On peut voir le verre à moitié vide ou à moitié plein. Dans une décision rendue aujourd’hui, mardi 16 novembre, la première chambre civile de la Cour de cassation a renvoyé au Conseil constitutionnel la question prioritaire de constitutionnalité (QPC) qui lui avait été transmise par le tribunal de grande instance de Reims le 24 août 2010. L’affaire concerne un couple de femmes, Corinne et Sophie, qui conteste la constitutionnalité des articles 75 et 144 du Code civil « en ce qu’ils limitent la liberté individuelle d’un citoyen français de contracter mariage avec une personne du même sexe ».

« Les questions posées font aujourd’hui l’objet d’un large débat dans la société, en raison, notamment, de l’évolution des mœurs et de la reconnaissance du mariage entre personnes de même sexe dans les législations de plusieurs pays étrangers, écrit la Cour de cassation. Comme telles, elles présentent un caractère nouveau au sens que le Conseil constitutionnel donne à ce critère alternatif de saisine. [Il] y a lieu, dès lors, de les renvoyer au Conseil constitutionnel. »

Verre à moitié vide: dans sa décision du 6 octobre sur l’adoption de l’enfant du partenaire, le Conseil constitutionnel avait botté en touche et s’en était remis au législateur. « On peut donc subodorer que sur une question aussi importante que celle du mariage, qui est un sujet de société, la décision ira dans le même sens, » a indiqué à Yagg l’avocate Caroline Mécary.

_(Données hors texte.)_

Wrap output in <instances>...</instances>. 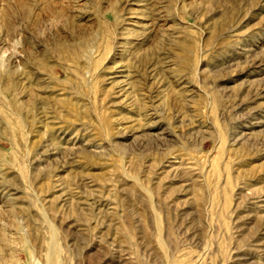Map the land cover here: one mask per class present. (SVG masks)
<instances>
[{"label":"rangeland","instance_id":"obj_1","mask_svg":"<svg viewBox=\"0 0 264 264\" xmlns=\"http://www.w3.org/2000/svg\"><path fill=\"white\" fill-rule=\"evenodd\" d=\"M263 195L264 0H0V264H264Z\"/></svg>","mask_w":264,"mask_h":264},{"label":"bare ground","instance_id":"obj_2","mask_svg":"<svg viewBox=\"0 0 264 264\" xmlns=\"http://www.w3.org/2000/svg\"><path fill=\"white\" fill-rule=\"evenodd\" d=\"M62 14L59 13L58 17H61ZM72 33V32H71ZM75 35V34H74ZM92 34L89 31H84V33H80L78 34V36L76 37L75 42L79 44L81 43H85L87 40L92 39ZM73 37V36H72ZM94 38V37H93ZM74 40V38H73ZM91 41V40H90ZM74 41L70 43H66V42H58L56 43V47L59 51H64V50H69L71 49V47L73 46V44H76ZM77 45V44H76ZM80 47V45H79ZM82 52V51H81ZM264 196V195H263ZM263 200V199H262ZM57 259V247L56 244H54L51 249H49V252L47 254V264H55Z\"/></svg>","mask_w":264,"mask_h":264}]
</instances>
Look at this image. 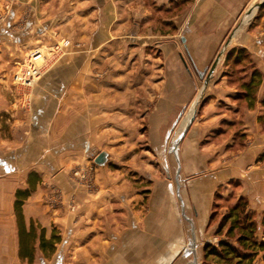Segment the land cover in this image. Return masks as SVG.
<instances>
[{
	"label": "crops",
	"instance_id": "obj_1",
	"mask_svg": "<svg viewBox=\"0 0 264 264\" xmlns=\"http://www.w3.org/2000/svg\"><path fill=\"white\" fill-rule=\"evenodd\" d=\"M258 1L0 0V58L17 32L26 53H50L57 32L73 42L31 105L0 85V264H197L219 237L220 200L244 197L264 219V5L249 14ZM226 42L262 73L252 106L219 70L204 89ZM197 91L200 113L175 152ZM30 185L19 218L16 192Z\"/></svg>",
	"mask_w": 264,
	"mask_h": 264
},
{
	"label": "trees",
	"instance_id": "obj_2",
	"mask_svg": "<svg viewBox=\"0 0 264 264\" xmlns=\"http://www.w3.org/2000/svg\"><path fill=\"white\" fill-rule=\"evenodd\" d=\"M228 62L244 65L248 62L252 63L253 60L246 48L239 47L226 54L225 63ZM226 75L231 84L238 86L239 99H243L249 106H252L256 101V94L261 85V71L254 66L252 72L245 73L244 78L240 76L233 78L236 74L233 75L232 73ZM35 175H30L29 184L34 178L32 176ZM31 187L30 185L26 190L16 192L15 205L19 218L22 217L21 205L30 195ZM224 231H226L227 238H221L218 245L208 243L204 246L205 258H210L217 264H254L256 258L262 253L264 260V219L260 223L255 219V214L249 210V202L246 198L240 197L237 202L229 206L228 211L222 217L216 234L220 235ZM260 231L263 238L259 237ZM31 242H36V238H32ZM40 244L44 247L45 240L43 238H41Z\"/></svg>",
	"mask_w": 264,
	"mask_h": 264
},
{
	"label": "rangeland",
	"instance_id": "obj_3",
	"mask_svg": "<svg viewBox=\"0 0 264 264\" xmlns=\"http://www.w3.org/2000/svg\"><path fill=\"white\" fill-rule=\"evenodd\" d=\"M57 33H59V34L55 35V39H56L55 43L56 44L54 46V49H51L50 53H47L48 49L42 51L40 48L32 49L31 51H28L27 53L24 52L25 50L23 49V45H18L17 46V44H20L22 42L24 43L25 40H26V38L24 39V37H27L28 34H27V32H17L16 33L17 34L16 37L18 38V40H21V42L20 43L18 42L15 45V47L11 50V52L7 53L8 54L7 58H5L4 56H3V58H0L1 61H2V63H0L1 64V67H0V85L3 88V92L4 91L5 92H11L13 90L12 87L14 88L15 91H16V89H18L19 96L21 95V97L25 100V106H27V104H30V105L32 104V101H33L32 100L33 99V91H32V89L35 87V85L41 79L42 75L46 71V68L51 66L54 63L55 60H59L60 59L59 57H62L64 54H67V52L69 51L70 45L73 43L65 35L59 36L61 32H57ZM33 34L35 35V40H36L39 37L38 36L39 34H37V32H34ZM46 34H48V33H46ZM46 34L42 36L45 41H47ZM39 39H41V38L39 37ZM15 43H16V41H15ZM35 51H40L43 54V58L40 59L39 62L37 63L41 67L42 75L39 78V80L33 86L24 87L22 84L18 83L15 80V76H16V74H18L22 70H24V68L26 67V64H27L28 57L30 55H32V53L35 52ZM220 51H222V50H220ZM228 52H229V48L227 46L224 49V52H223V54H222V56H221V58L219 60V63L217 64V66L215 68V71L219 70V71H221L223 73V75H226V74H229V73H232L233 75L236 74V75L233 76V78L239 77V76L241 78H244L246 76L245 73L249 74L250 72H252L254 66H256L259 69V66L257 65V63L253 59L252 60H253L254 63L253 62L252 63L248 62V63H246L244 65H235V64H233L231 62L225 63V56H226V54ZM219 53L220 52H218L216 54V56L214 57V59L212 60V62H210L208 64L207 71H209V69L211 68V66L213 64V61L215 60V58L217 57V55ZM249 54L251 55L250 51H249ZM3 60L6 61V62H3ZM7 62H8V64H7ZM5 81H7V82H5ZM199 94L200 93L197 91V94H196L197 96L193 100H191L188 110L183 115V117H184L183 119L184 120H182V121L183 122L185 121V123H183L185 126H186L188 120L190 119V117L193 114L194 106H196L195 107L196 108V115H195L194 119H196V117L200 113V105L202 104V100L203 99H201V96ZM3 115H4L3 121H5L6 118H5V113L4 112H3ZM179 124L181 125V121H180ZM181 128H182L181 126L175 127L173 136L171 138L174 141V143H177L176 152L178 151V147H179L180 142H181V140H179V134H180L179 129H181ZM177 130H178V132H177ZM87 180L88 181H84V182L85 183L88 182V184L90 185L91 182H92V176H91L90 173H88V179ZM3 189L4 188H2L0 186V194L7 193ZM59 199H60V196H59ZM1 202H2V200H1ZM230 204L231 203H229V200H224V199L220 200V202H219V206L220 207H219L218 212H220V213L221 212H223V213L227 212ZM218 236L220 238H227L226 231H224L222 234H220ZM218 238H214L212 240V242H210V243L217 245L218 244ZM259 258H261V257H259ZM197 264H215V263L210 258H205L204 254H201V259L198 260Z\"/></svg>",
	"mask_w": 264,
	"mask_h": 264
},
{
	"label": "built area",
	"instance_id": "obj_4",
	"mask_svg": "<svg viewBox=\"0 0 264 264\" xmlns=\"http://www.w3.org/2000/svg\"><path fill=\"white\" fill-rule=\"evenodd\" d=\"M42 58L43 54L40 51L33 52L32 55L28 57L27 64L24 70L16 74L15 80L18 83L22 84L24 87L33 86L42 75L41 67L39 66V64H37ZM87 174L83 176L84 179H88Z\"/></svg>",
	"mask_w": 264,
	"mask_h": 264
},
{
	"label": "water",
	"instance_id": "obj_5",
	"mask_svg": "<svg viewBox=\"0 0 264 264\" xmlns=\"http://www.w3.org/2000/svg\"><path fill=\"white\" fill-rule=\"evenodd\" d=\"M262 5H264V0H261V1L257 2L256 4H254L250 8L249 14H251L253 11H255L256 9H258ZM228 44H229V42H226L225 48L228 46ZM224 49L217 55V57L215 58L212 66H211V68L209 69L208 75H207V78H206V81H205V84H204V89L207 87L208 81H209L210 77L213 75V73L215 71V68H216L217 64L219 63V60H220V58H221V56H222V54L224 52ZM195 107L196 106H194L193 114L190 117V119L188 120V123L186 124L185 129H184L182 135L179 137V140H181V138L183 137L185 131L188 129L189 125L193 122V120L195 118V115H196V108ZM176 149H177V143H175V145H174L175 152H176ZM107 159H108V154L106 152H101L95 158V163L98 164V165H104L106 163Z\"/></svg>",
	"mask_w": 264,
	"mask_h": 264
},
{
	"label": "bare ground",
	"instance_id": "obj_6",
	"mask_svg": "<svg viewBox=\"0 0 264 264\" xmlns=\"http://www.w3.org/2000/svg\"><path fill=\"white\" fill-rule=\"evenodd\" d=\"M194 109V108H193ZM188 123V122H187Z\"/></svg>",
	"mask_w": 264,
	"mask_h": 264
}]
</instances>
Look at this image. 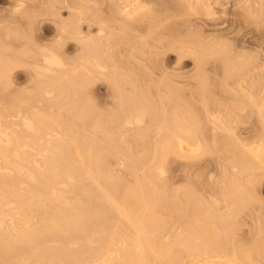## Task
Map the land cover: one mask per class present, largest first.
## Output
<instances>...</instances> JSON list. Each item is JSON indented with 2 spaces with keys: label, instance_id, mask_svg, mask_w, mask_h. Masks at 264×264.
Segmentation results:
<instances>
[{
  "label": "bare ground",
  "instance_id": "1",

Verre à moitié plein: au lieu de rejeter purement et simplement les QPC relatives aux questions LGBT, la Cour de cassation en a ainsi, en quatre mois, renvoyé deux au Conseil constitutionnel. La discussion est, au moins, ouverte. De plus, précise Caroline Mécary dans un communiqué de presse, cette décision « rompt avec l’arrêt que la Cour de cassation avait rendue le 13 mars 2007 dans l’affaire Chapin & Charpentier », les mariés de Bègles. « Parallèlement la Cour européenne des droits de l’Homme, qui a été saisie en septembre 2007, d’une requête déposée par Messieurs Chapin et Charpentier, et qui doit dire si les articles 75 et 144 du code civil violent les articles 8 (droit à une vie familiale), 12 (droit au mariage) et 14 (non discrimination) de la Convention européenne des droits de l’Homme, en limitant le mariage à l’union d’un homme et d’une femme, va examiner prochainement cette affaire et fixer une date d’audience, souligne l’avocate. Bientôt peut-être la France respectera le principe d’égalité de traitement, en ouvrant le mariage aux couples de personnes de même sexe, comme l’ont déjà fait huit pays européens (Pays-Bas, Belgique, Espagne, Norvège, Suède, Portugal, Islande, Royaume-Uni). »

Le Conseil constitutionnel a trois mois pour se prononcer. Allez, on va être optimiste et croiser les doigts pour qu’il décide d’aider la France à faire avancer l’égalité des droits.